--- WHAT YOU SHOULD DO ---
The entries that follow need to be retyped verbatim.

* * * * *

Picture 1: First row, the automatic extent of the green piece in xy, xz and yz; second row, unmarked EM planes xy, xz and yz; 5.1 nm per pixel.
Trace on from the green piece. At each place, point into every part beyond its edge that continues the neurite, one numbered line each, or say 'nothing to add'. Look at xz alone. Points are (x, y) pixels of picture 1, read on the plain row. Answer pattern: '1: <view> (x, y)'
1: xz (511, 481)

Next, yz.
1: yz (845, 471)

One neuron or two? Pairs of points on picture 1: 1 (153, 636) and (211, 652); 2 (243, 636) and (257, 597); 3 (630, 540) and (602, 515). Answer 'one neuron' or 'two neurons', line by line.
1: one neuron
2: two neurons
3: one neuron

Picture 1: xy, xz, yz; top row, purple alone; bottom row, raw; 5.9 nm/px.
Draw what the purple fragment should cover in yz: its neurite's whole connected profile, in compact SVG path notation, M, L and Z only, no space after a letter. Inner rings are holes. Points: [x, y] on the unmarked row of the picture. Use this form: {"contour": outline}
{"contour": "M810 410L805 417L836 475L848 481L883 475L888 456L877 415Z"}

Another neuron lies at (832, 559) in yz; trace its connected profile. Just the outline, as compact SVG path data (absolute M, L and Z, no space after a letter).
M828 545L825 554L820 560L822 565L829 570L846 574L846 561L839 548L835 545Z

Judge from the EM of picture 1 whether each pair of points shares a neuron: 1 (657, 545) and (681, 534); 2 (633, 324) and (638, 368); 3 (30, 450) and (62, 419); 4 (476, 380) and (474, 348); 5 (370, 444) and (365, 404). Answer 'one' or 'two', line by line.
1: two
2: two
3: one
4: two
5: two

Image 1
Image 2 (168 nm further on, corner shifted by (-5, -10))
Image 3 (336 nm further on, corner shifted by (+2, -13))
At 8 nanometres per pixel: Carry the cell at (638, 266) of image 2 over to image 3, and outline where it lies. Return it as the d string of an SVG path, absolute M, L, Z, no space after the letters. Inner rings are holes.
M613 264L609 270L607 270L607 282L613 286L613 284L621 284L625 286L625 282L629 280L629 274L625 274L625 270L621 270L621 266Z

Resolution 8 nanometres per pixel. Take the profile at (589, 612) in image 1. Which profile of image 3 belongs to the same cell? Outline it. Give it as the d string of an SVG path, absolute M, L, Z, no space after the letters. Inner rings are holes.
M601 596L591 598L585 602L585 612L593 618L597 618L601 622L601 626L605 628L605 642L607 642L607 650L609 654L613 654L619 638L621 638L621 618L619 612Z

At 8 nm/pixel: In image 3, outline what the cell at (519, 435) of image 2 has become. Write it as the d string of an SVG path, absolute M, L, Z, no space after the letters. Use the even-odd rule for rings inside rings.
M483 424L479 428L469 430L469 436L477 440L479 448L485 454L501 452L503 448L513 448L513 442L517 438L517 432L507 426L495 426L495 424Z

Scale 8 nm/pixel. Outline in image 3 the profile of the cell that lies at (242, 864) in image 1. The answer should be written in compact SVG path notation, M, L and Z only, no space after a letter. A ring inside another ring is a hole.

* * * * *

--- OUTPUT FOR THIS EXERCISE ---
Picture 1: First row, the automatic extent of the green piece in xy, xz and yz; second row, unmarked EM planes xy, xz and yz; 5.1 nm per pixel.
Trace on from the green piece. At each place, point into every part beyond its edge that continues the neurite, one numbered line each, or say 'nothing to add'. Look at xz alone. Points are (x, y) pixels of picture 1, read on the plain row. Answer pattern: '1: <view> (x, y)'
1: xz (511, 481)

Next, yz.
1: yz (845, 471)

One neuron or two? Pairs of points on picture 1: 1 (153, 636) and (211, 652); 2 (243, 636) and (257, 597); 3 (630, 540) and (602, 515). Answer 'one neuron' or 'two neurons', line by line.
1: one neuron
2: two neurons
3: one neuron

Picture 1: xy, xz, yz; top row, purple alone; bottom row, raw; 5.9 nm/px.
Draw what the purple fragment should cover in yz: its neurite's whole connected profile, in compact SVG path notation, M, L and Z only, no space after a letter. Inner rings are holes. Points: [x, y] on the unmarked row of the picture. Use this form: {"contour": outline}
{"contour": "M810 410L805 417L836 475L848 481L883 475L888 456L877 415Z"}

Another neuron lies at (832, 559) in yz; trace its connected profile. Just the outline, as compact SVG path data (absolute M, L and Z, no space after a letter).
M828 545L825 554L820 560L822 565L829 570L846 574L846 561L839 548L835 545Z

Judge from the EM of picture 1 whether each pair of points shares a neuron: 1 (657, 545) and (681, 534); 2 (633, 324) and (638, 368); 3 (30, 450) and (62, 419); 4 (476, 380) and (474, 348); 5 (370, 444) and (365, 404). Answer 'one' or 'two', line by line.
1: two
2: two
3: one
4: two
5: two

Image 1
Image 2 (168 nm further on, corner shifted by (-5, -10))
Image 3 (336 nm further on, corner shifted by (+2, -13))
At 8 nanometres per pixel: Carry the cell at (638, 266) of image 2 over to image 3, and outline where it lies. Return it as the d string of an SVG path, absolute M, L, Z, no space after the letters. Inner rings are holes.
M613 264L609 270L607 270L607 282L613 286L613 284L621 284L625 286L625 282L629 280L629 274L625 274L625 270L621 270L621 266Z

Resolution 8 nanometres per pixel. Take the profile at (589, 612) in image 1. Which profile of image 3 belongs to the same cell? Outline it. Give it as the d string of an SVG path, absolute M, L, Z, no space after the letters. Inner rings are holes.
M601 596L591 598L585 602L585 612L593 618L597 618L601 622L601 626L605 628L605 642L607 642L607 650L609 654L613 654L619 638L621 638L621 618L619 612Z

At 8 nm/pixel: In image 3, outline what the cell at (519, 435) of image 2 has become. Write it as the d string of an SVG path, absolute M, L, Z, no space after the letters. Use the even-odd rule for rings inside rings.
M483 424L479 428L469 430L469 436L477 440L479 448L485 454L501 452L503 448L513 448L513 442L517 438L517 432L507 426L495 426L495 424Z

Scale 8 nm/pixel. Outline in image 3 the profile of the cell that lies at (242, 864) in image 1. The answer should be written in compact SVG path notation, M, L and Z only, no space after a letter. A ring inside another ring is a hole.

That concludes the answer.